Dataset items
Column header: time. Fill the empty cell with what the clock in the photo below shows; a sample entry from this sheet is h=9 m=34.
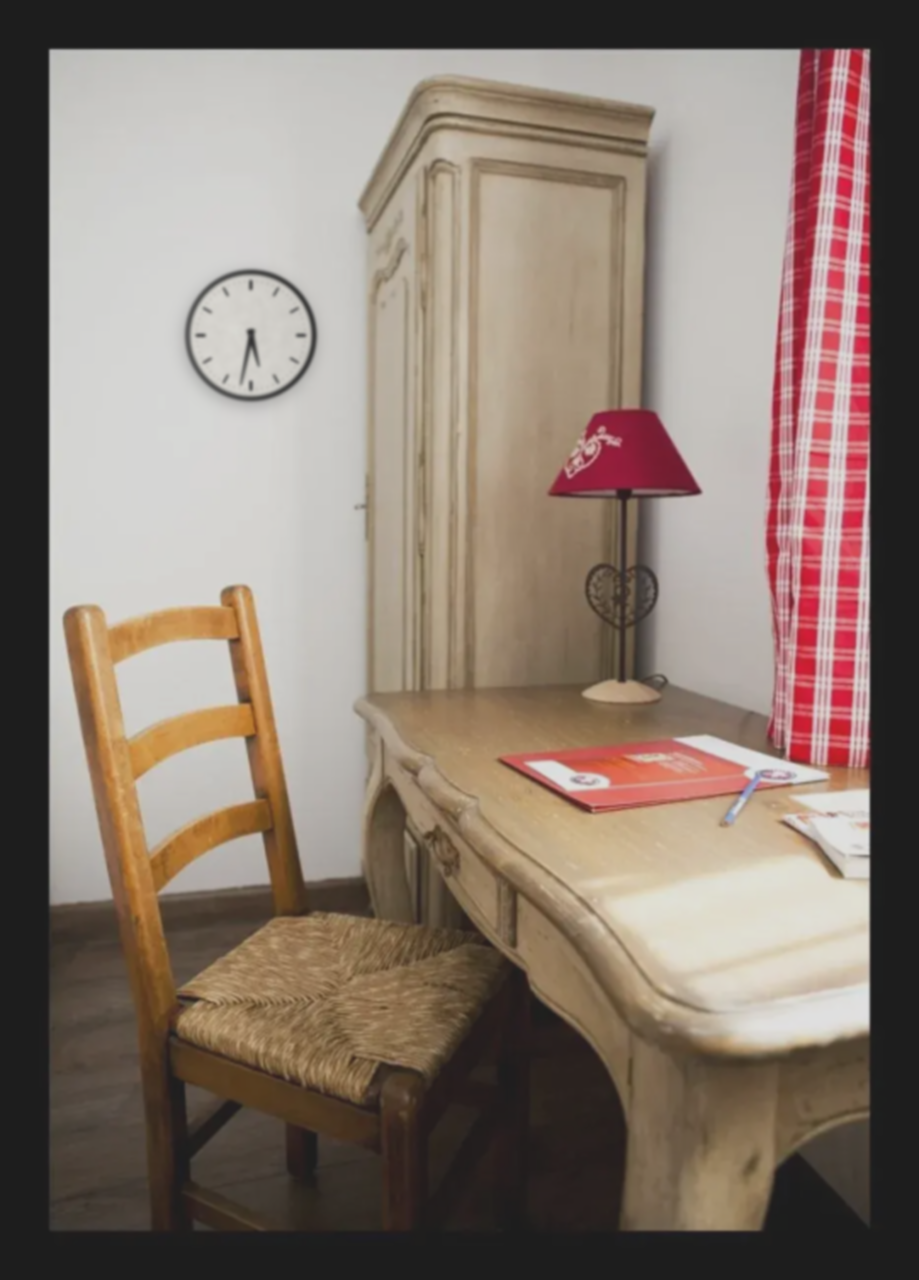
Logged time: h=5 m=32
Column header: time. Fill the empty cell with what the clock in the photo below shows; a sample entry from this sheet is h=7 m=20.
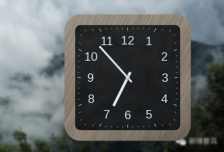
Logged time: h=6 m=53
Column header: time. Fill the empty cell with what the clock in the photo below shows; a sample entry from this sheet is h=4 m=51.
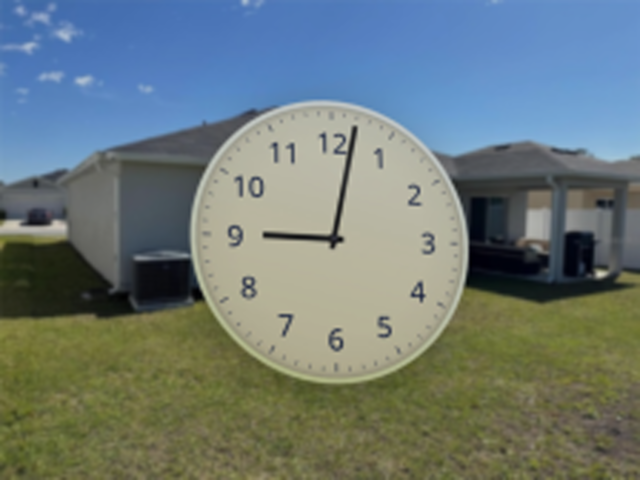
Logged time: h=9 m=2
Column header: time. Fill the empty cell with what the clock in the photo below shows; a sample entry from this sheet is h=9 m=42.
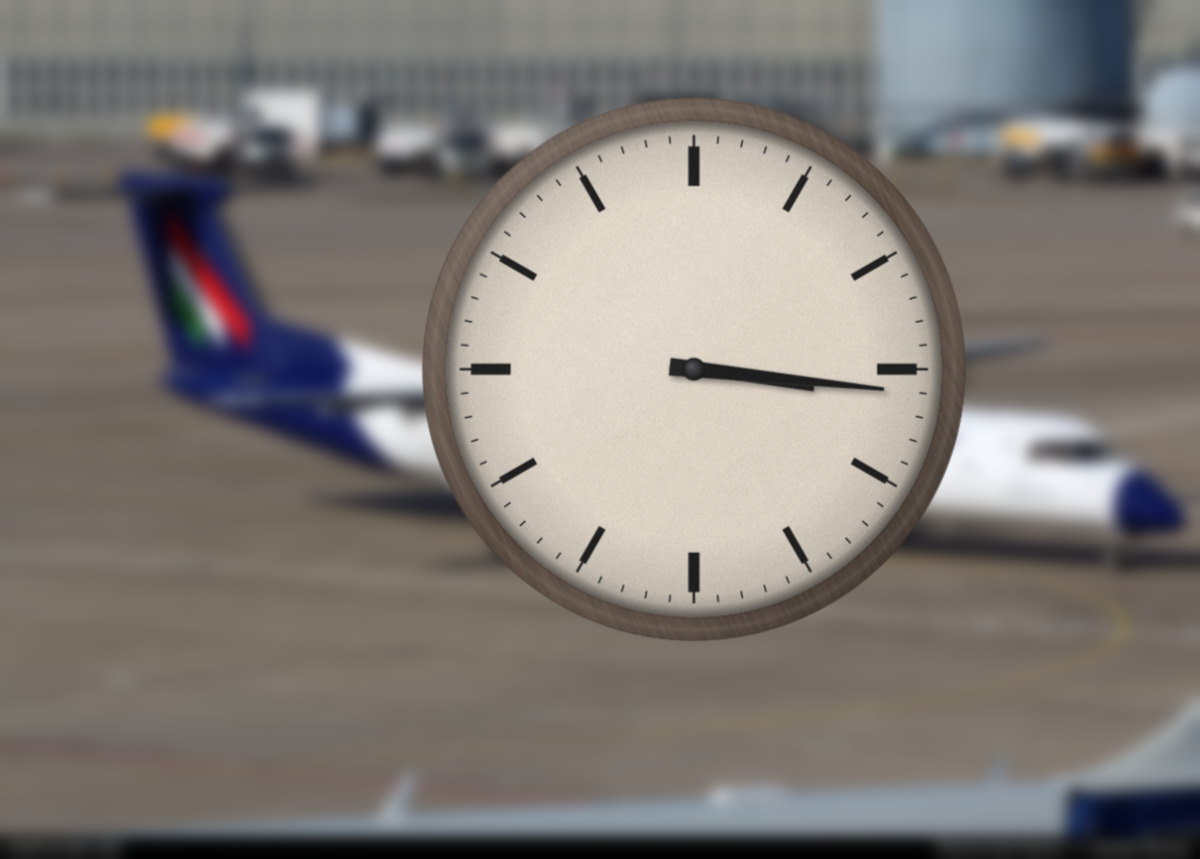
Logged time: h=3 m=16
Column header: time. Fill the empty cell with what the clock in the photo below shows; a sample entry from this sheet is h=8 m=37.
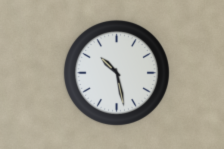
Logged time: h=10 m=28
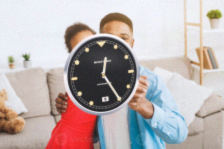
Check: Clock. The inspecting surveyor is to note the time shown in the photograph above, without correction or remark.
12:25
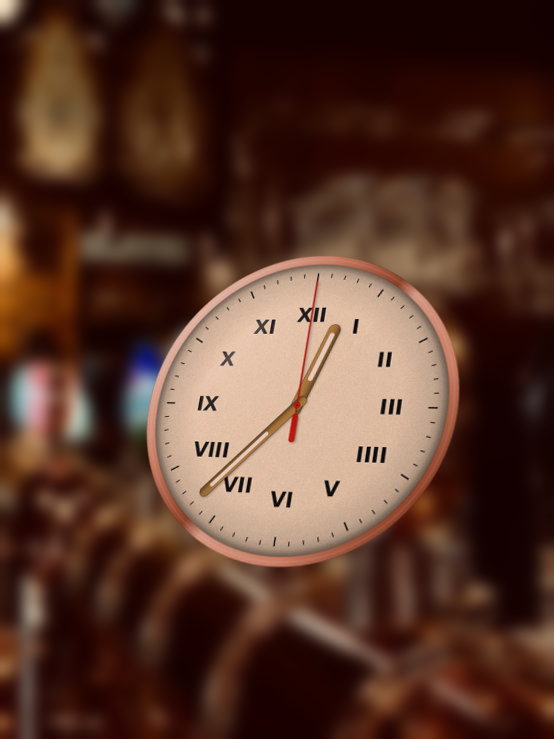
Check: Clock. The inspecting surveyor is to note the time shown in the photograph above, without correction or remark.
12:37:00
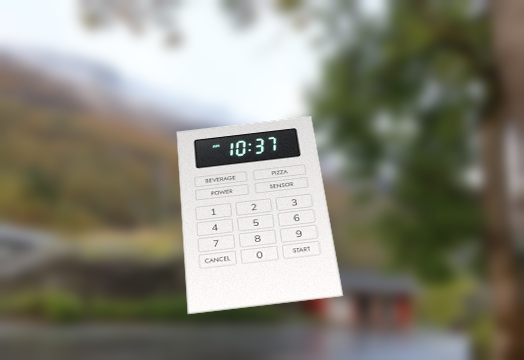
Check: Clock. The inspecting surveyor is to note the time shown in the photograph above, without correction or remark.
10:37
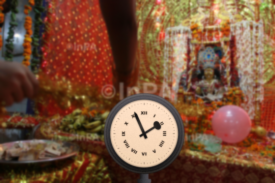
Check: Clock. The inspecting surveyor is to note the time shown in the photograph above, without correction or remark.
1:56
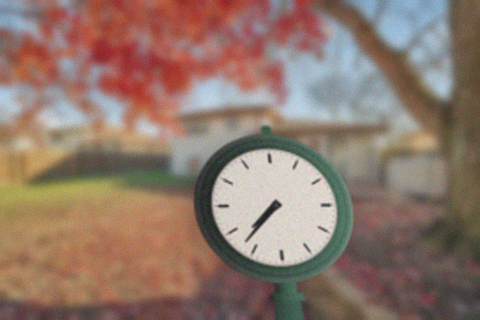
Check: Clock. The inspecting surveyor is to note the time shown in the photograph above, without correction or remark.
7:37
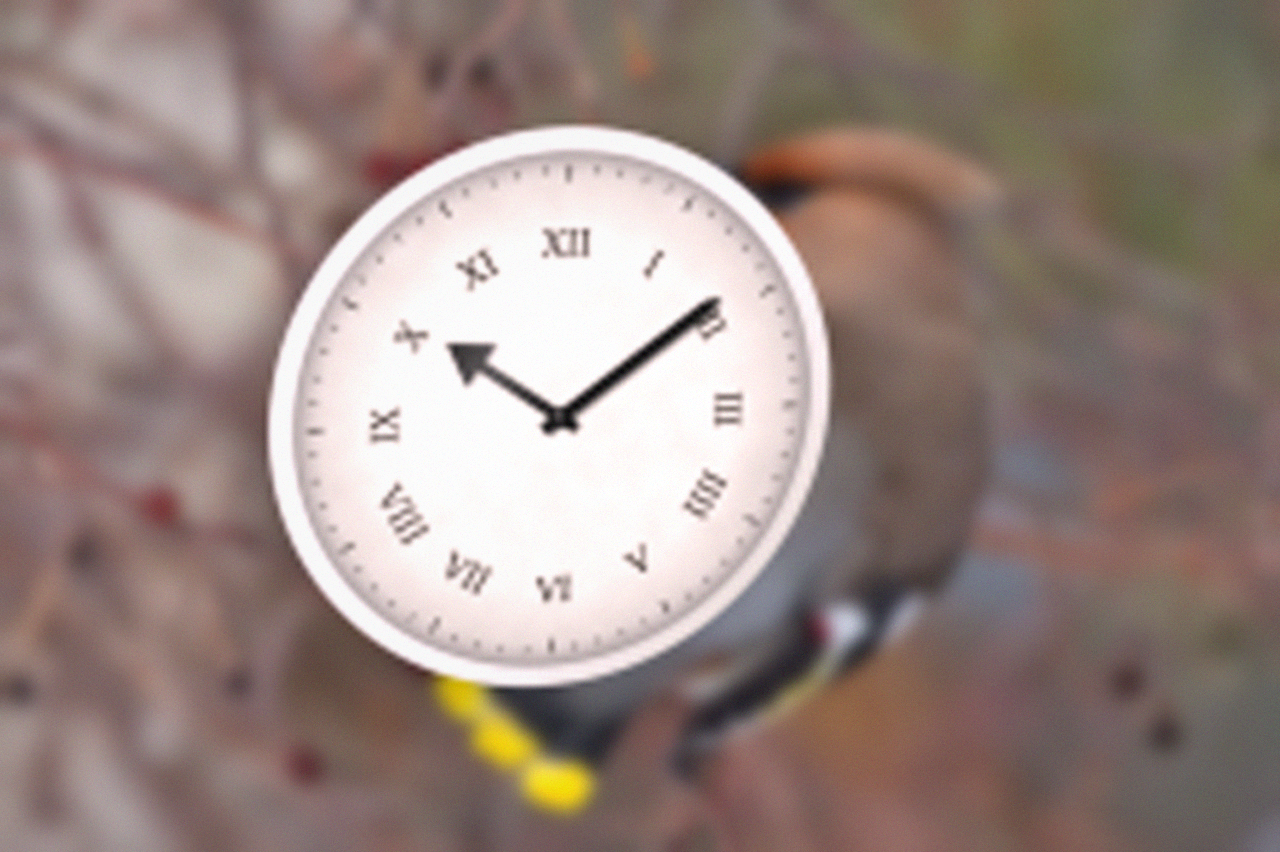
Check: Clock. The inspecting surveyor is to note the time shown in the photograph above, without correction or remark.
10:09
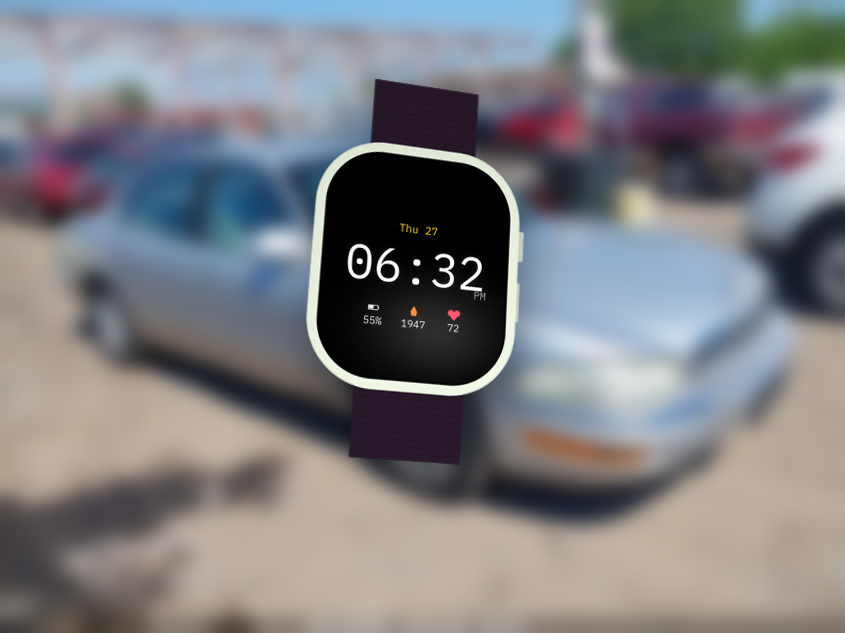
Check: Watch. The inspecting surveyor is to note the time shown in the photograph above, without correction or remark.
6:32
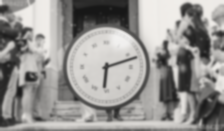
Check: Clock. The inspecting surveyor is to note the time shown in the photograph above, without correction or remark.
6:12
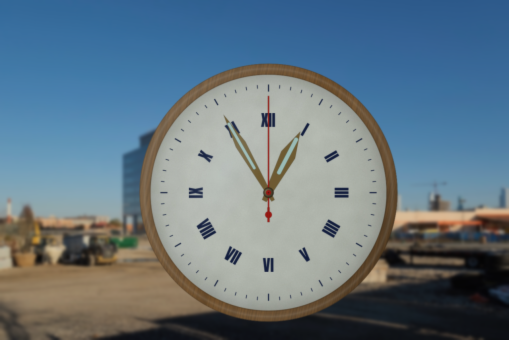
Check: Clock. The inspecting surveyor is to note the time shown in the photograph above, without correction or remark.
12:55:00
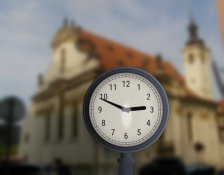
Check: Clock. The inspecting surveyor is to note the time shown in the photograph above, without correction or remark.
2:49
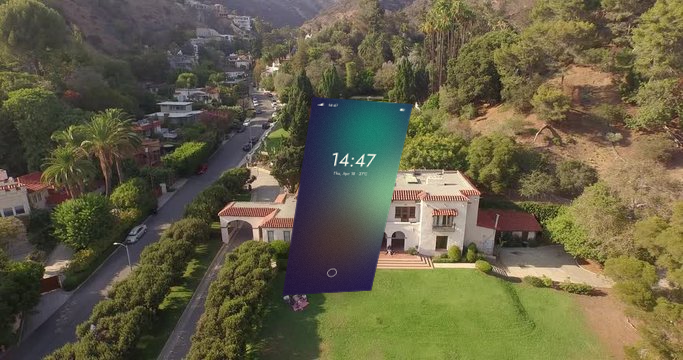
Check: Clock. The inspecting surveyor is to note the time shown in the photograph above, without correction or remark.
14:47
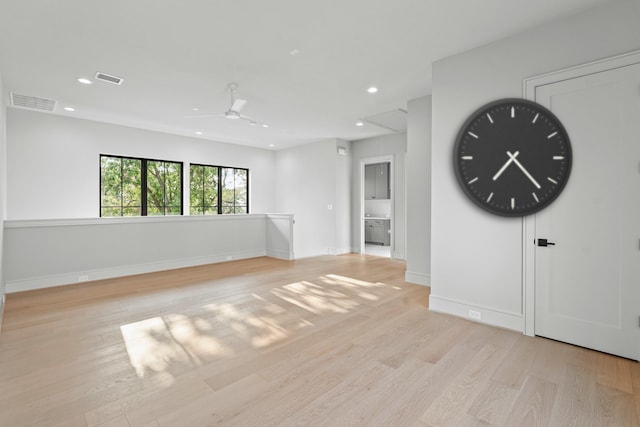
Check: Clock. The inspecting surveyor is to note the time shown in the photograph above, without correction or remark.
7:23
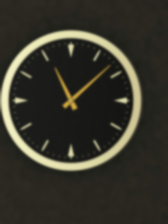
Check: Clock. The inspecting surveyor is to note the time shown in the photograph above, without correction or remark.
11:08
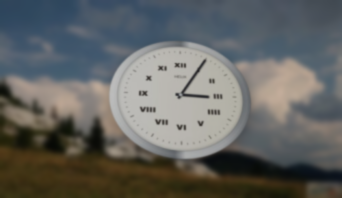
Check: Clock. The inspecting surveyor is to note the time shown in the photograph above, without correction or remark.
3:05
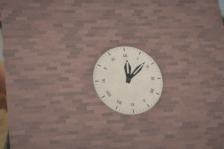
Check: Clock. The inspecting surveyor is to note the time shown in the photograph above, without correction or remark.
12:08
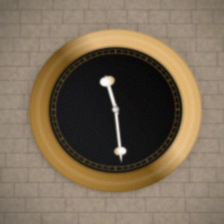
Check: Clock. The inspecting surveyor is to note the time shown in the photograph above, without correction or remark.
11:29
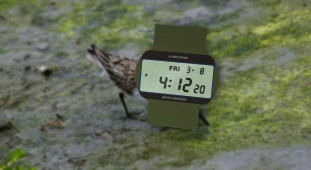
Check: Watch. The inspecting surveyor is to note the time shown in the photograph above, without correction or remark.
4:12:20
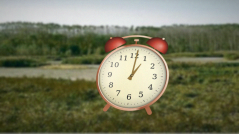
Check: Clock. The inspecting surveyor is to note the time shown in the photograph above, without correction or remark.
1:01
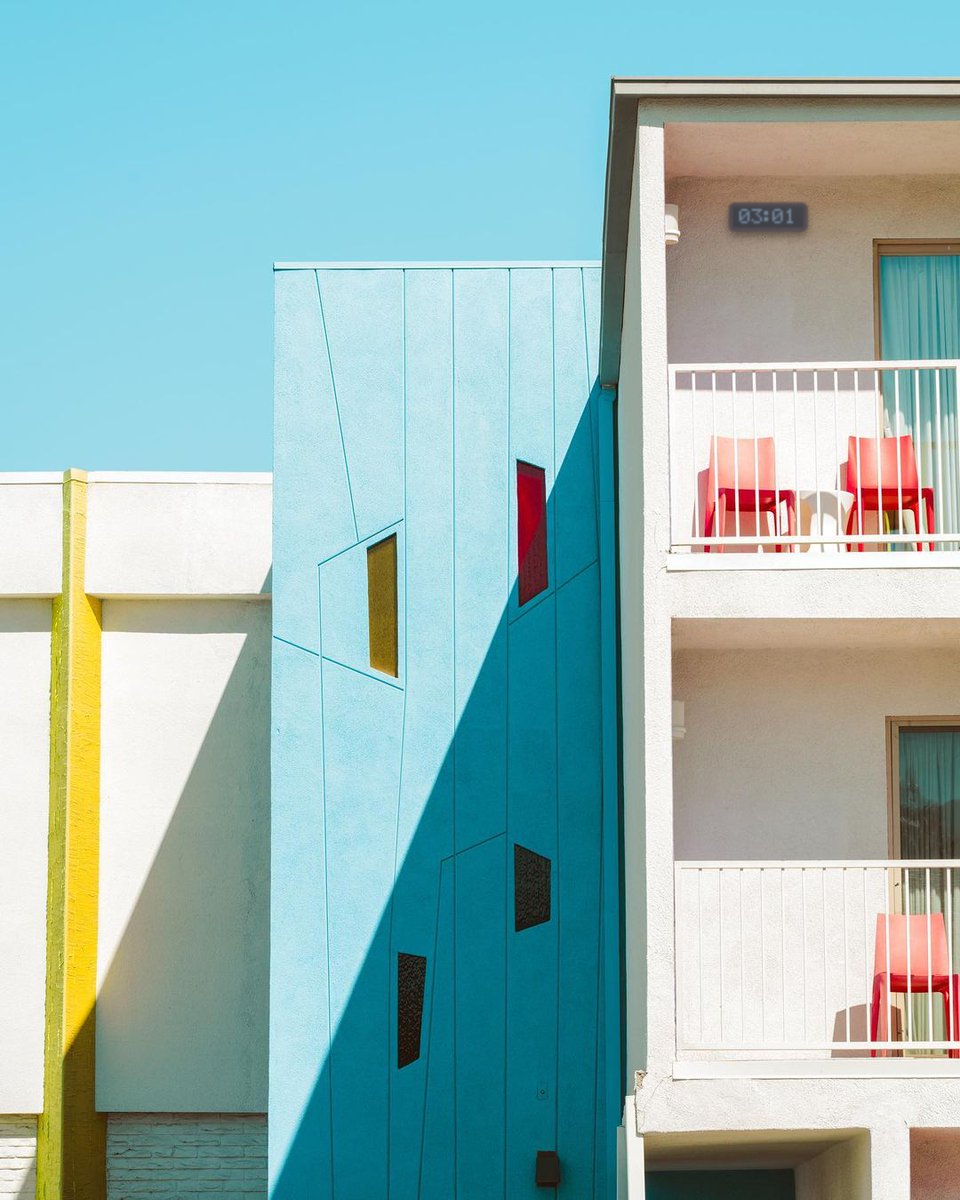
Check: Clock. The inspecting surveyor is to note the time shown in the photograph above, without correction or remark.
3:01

**Goal**
Count the lines of the material above that contain the word "from", and give only that number.

**The output**
5